Pertanyaan-pertanyaan itu yang selalu terngiang di telinga papahnya, bahkan karena pertanyaan-pertanyaan yang miris itu perkelahian tidak terelakkan. Papahnya seringkali berkelahi dengan teman-temannya lantaran cibiran dan hinaan datang silih berganti. Awalnya papahnya kebal dengan semua hinaan itu, tapi lama-lama ia berpikir bahwa apa yang dikatakan oleh temannya itu benar adanya.

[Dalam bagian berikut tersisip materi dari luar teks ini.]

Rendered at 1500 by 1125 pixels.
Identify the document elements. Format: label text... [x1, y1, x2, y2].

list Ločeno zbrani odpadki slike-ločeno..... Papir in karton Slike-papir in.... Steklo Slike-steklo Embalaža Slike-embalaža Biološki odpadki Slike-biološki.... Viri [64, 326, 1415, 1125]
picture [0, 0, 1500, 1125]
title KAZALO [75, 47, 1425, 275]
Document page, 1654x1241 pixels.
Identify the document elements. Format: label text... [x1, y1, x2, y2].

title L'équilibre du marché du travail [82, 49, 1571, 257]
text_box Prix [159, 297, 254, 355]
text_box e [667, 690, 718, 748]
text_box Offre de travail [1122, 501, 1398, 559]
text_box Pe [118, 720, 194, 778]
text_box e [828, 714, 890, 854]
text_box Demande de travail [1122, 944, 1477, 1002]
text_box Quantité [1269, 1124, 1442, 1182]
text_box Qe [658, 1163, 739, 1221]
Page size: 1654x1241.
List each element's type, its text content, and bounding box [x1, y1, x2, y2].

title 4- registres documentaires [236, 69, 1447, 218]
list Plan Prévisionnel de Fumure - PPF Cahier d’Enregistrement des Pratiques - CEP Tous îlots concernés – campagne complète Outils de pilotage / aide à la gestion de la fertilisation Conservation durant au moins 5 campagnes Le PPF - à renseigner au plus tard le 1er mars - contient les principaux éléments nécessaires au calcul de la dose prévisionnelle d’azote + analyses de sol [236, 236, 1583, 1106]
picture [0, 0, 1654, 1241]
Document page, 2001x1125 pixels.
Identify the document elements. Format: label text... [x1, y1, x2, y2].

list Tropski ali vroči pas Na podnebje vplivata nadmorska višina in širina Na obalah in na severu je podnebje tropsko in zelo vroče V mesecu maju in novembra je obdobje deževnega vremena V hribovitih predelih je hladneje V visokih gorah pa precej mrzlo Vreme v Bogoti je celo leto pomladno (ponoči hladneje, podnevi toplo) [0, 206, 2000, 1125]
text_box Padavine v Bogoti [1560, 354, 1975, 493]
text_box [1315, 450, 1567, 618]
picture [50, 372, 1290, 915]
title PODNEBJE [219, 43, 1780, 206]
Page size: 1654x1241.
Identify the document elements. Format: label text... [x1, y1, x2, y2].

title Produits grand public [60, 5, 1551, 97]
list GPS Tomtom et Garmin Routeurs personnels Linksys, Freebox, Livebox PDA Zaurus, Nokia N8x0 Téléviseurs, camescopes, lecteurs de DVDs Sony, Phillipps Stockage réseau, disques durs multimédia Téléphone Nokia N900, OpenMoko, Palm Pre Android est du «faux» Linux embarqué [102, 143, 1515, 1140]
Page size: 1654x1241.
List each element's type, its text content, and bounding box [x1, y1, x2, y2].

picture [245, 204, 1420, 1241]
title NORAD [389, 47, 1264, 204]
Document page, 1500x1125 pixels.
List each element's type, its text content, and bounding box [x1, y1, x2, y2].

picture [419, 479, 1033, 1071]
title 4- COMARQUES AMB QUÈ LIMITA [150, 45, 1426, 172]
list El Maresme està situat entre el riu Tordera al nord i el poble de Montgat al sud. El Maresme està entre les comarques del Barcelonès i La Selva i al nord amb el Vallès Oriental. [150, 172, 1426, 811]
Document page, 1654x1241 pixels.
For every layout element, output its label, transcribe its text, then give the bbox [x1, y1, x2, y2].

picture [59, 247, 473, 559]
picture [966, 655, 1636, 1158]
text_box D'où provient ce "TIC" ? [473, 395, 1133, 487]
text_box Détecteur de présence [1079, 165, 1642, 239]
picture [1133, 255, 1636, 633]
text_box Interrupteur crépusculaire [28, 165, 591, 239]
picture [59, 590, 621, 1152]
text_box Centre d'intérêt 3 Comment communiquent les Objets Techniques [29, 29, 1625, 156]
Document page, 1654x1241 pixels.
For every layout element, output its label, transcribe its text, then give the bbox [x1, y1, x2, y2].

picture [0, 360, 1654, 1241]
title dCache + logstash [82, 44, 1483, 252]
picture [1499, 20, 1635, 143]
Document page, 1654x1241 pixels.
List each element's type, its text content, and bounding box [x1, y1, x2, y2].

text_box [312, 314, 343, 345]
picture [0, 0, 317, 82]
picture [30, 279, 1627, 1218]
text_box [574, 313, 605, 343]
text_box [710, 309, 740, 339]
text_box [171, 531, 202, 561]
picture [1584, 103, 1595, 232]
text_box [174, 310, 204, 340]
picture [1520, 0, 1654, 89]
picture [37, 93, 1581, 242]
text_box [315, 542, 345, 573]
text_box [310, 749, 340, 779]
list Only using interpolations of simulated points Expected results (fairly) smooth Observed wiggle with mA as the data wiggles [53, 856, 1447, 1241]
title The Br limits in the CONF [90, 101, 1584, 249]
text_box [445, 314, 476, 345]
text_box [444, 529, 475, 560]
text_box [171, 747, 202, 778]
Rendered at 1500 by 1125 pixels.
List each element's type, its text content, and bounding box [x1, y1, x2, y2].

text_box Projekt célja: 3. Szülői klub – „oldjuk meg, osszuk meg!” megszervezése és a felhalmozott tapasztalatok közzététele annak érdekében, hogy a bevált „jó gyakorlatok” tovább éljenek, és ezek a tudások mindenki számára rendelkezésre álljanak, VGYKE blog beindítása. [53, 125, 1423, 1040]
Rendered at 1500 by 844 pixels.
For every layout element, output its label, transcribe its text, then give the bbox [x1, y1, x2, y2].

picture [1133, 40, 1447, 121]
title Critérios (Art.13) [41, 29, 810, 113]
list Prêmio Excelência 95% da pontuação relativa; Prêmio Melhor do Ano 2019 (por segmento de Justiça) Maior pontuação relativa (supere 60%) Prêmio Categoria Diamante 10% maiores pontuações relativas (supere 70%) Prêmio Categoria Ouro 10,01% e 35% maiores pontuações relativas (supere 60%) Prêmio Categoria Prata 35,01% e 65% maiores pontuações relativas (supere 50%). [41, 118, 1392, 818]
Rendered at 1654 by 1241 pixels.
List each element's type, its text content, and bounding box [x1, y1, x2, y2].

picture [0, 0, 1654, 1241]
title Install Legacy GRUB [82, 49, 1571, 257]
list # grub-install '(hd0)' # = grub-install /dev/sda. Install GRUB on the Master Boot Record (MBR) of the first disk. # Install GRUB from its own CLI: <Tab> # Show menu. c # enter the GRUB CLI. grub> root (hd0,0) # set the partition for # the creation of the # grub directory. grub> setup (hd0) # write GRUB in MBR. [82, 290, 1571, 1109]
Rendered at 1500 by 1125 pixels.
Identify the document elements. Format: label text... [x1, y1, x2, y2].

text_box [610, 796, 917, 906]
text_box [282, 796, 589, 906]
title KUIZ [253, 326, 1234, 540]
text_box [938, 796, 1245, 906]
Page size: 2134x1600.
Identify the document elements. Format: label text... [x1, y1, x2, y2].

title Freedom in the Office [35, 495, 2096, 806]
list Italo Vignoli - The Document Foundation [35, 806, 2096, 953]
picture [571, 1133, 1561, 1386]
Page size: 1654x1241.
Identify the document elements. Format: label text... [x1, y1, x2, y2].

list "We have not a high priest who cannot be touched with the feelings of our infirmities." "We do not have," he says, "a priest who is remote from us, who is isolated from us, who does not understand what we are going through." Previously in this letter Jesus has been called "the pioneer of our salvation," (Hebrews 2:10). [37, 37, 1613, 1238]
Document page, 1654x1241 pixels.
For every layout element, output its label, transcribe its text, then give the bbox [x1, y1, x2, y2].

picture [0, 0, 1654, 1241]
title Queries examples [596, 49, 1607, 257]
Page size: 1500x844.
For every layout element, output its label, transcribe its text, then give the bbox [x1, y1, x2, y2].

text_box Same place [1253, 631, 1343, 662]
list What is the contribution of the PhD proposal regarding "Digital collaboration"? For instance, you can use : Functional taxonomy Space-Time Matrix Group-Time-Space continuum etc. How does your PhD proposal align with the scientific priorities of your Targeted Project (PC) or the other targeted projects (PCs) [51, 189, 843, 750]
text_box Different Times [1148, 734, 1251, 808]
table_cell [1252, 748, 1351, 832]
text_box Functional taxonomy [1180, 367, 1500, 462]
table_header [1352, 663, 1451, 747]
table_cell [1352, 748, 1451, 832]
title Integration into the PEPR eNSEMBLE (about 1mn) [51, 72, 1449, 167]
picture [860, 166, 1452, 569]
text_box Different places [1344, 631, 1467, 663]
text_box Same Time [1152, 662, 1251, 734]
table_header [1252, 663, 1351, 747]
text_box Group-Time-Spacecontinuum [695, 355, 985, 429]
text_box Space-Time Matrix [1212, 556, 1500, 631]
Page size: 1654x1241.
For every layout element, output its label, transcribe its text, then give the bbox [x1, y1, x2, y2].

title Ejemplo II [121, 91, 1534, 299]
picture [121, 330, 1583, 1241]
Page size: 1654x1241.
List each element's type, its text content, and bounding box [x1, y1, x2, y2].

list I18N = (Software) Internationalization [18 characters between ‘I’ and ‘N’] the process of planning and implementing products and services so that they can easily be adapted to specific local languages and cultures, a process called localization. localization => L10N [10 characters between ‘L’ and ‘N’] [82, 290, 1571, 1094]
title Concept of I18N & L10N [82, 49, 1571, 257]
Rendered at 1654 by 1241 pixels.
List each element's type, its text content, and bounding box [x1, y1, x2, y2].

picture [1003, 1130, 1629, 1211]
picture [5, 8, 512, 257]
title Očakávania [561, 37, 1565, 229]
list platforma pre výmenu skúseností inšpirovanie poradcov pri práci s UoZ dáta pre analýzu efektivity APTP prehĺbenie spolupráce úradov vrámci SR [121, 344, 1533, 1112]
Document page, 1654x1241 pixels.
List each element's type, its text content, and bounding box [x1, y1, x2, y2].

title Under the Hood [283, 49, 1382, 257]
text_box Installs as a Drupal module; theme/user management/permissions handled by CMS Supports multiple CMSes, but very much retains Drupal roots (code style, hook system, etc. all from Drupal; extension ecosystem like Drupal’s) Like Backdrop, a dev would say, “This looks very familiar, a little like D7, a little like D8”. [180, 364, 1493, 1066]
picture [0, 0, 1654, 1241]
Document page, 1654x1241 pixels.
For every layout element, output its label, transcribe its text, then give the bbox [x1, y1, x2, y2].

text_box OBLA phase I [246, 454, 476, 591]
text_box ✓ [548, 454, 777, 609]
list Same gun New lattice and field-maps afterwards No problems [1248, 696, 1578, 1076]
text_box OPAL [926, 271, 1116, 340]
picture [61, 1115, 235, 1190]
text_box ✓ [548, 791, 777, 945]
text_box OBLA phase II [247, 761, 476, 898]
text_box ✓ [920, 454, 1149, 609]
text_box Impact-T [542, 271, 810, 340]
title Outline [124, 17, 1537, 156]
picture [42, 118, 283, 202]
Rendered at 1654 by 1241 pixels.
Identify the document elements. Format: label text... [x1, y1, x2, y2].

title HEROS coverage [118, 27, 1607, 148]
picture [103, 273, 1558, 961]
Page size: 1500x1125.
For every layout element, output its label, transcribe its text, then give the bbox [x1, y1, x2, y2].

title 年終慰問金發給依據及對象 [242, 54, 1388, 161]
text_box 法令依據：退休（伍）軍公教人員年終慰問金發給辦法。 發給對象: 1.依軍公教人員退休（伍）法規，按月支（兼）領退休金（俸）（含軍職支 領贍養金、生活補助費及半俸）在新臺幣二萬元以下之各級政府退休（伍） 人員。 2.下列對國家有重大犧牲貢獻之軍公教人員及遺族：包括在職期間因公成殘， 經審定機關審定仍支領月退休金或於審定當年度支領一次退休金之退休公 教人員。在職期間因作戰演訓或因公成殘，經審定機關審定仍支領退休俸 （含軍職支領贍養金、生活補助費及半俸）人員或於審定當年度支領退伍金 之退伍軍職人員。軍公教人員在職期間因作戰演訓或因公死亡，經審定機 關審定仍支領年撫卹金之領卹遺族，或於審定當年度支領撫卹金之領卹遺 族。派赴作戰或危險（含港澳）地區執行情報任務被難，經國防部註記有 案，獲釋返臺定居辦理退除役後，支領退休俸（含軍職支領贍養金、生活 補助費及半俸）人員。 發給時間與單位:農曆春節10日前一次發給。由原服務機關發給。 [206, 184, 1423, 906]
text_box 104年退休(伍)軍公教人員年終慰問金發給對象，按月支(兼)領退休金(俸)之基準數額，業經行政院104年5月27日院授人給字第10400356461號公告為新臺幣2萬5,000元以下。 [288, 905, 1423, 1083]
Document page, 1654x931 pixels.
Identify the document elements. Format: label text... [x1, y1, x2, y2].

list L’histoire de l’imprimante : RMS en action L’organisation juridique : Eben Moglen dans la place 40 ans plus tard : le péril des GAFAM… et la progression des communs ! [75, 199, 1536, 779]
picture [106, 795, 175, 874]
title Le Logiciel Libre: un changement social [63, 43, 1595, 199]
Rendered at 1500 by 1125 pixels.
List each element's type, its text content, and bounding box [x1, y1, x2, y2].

“Jangan-jangan benar apa yang dikatakan orang selama ini, kamu telah selingkuh ya? Sang suami menuduhnya dengan sekata-kata. Seakan-akan anaknya yang pertama adalah aib bagi keluarganya.
“Apa, Pah? Aku selingkuh?
Mamahnya menolak tuduhan suaminya, seolah-oleh ia tersambar petir. Tuduhan itu seperti mencabik-cabik rasa di dalam hatinya. Rasa kecewa dan terhina begitu menusuk sanubarinya.
"Iya, kamu selingkuh! Makanya anak kita satu-satunya terlahir cacat."
"Siapa pria lain di hatimu itu?"
Suaminya mencecar istrinya dengan beraneka pertanyaan yang membuat hatinya semakin pilu, Rinai pun jatuh begitu deras di kedua belah matanya. Rasa penyesalan dan kekecewaan kini membuncah seketika. Ia tidak menyangka, suaminya yang paling disayangi dan dicintainya tiba-tiba menuduhnya dengan keji.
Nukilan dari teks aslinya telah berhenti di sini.